Descripción
El ícono más común es aquel en el que la Virgen aparece con su hijo en brazos. Su misión en el mundo se realizó en su hijo, para que nadie viera en ella a la mujer, sino “por siempre y para siempre” a la madre.
Hablando del color de las vestimentas. Como norma, el atuendo de la Madre del Señor se pinta de tres colores principales: dorado, rojo y azul. La vestimenta interior es azul y la que la cubre, ambas son unidas, entrelazadas y adornadas con detalles dorados. El color dorado simboliza la inmortalidad, el rojo la gloria y el señorío, y el azul, el cielo. Todo esto significa que la Virgen está vestida con la gloria inmortal; ella, sufriente alguna vez y sierva de Dios en este mundo.

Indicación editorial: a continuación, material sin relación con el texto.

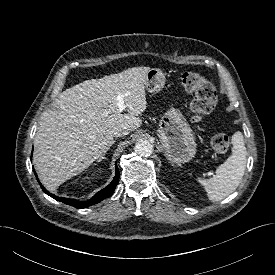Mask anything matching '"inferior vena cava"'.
Listing matches in <instances>:
<instances>
[{
  "label": "inferior vena cava",
  "instance_id": "inferior-vena-cava-1",
  "mask_svg": "<svg viewBox=\"0 0 275 275\" xmlns=\"http://www.w3.org/2000/svg\"><path fill=\"white\" fill-rule=\"evenodd\" d=\"M128 134H129V131H128V130L120 129L119 131H116V132L114 133V136H115V137H124V136H126V135H128Z\"/></svg>",
  "mask_w": 275,
  "mask_h": 275
}]
</instances>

El rostro de la Santa Madre de Dios, en los íconos ortodoxos, jamás es representado rollizo y redondo, sino largo y delgado. Los ojos, grandes y reflexivos. Hay en ella un gesto de serena tristeza, pero también parece que estuviera lista para esbozar una sonrisa de consuelo. Se trata de una tristeza por la infelicidad del mundo y una sonrisa de esperanza en nuestro Buen Dios; sin embargo, tanto esa tristeza como la inminente sonrisa son contenidas, como todo lo demás: en ella todo está sometido al espíritu. Es el rostro de una vencedora que ha vivido todas las amarguras del dolor y la tristeza, y por eso puede ayudar a quienes hoy luchan con el dolor y la congoja.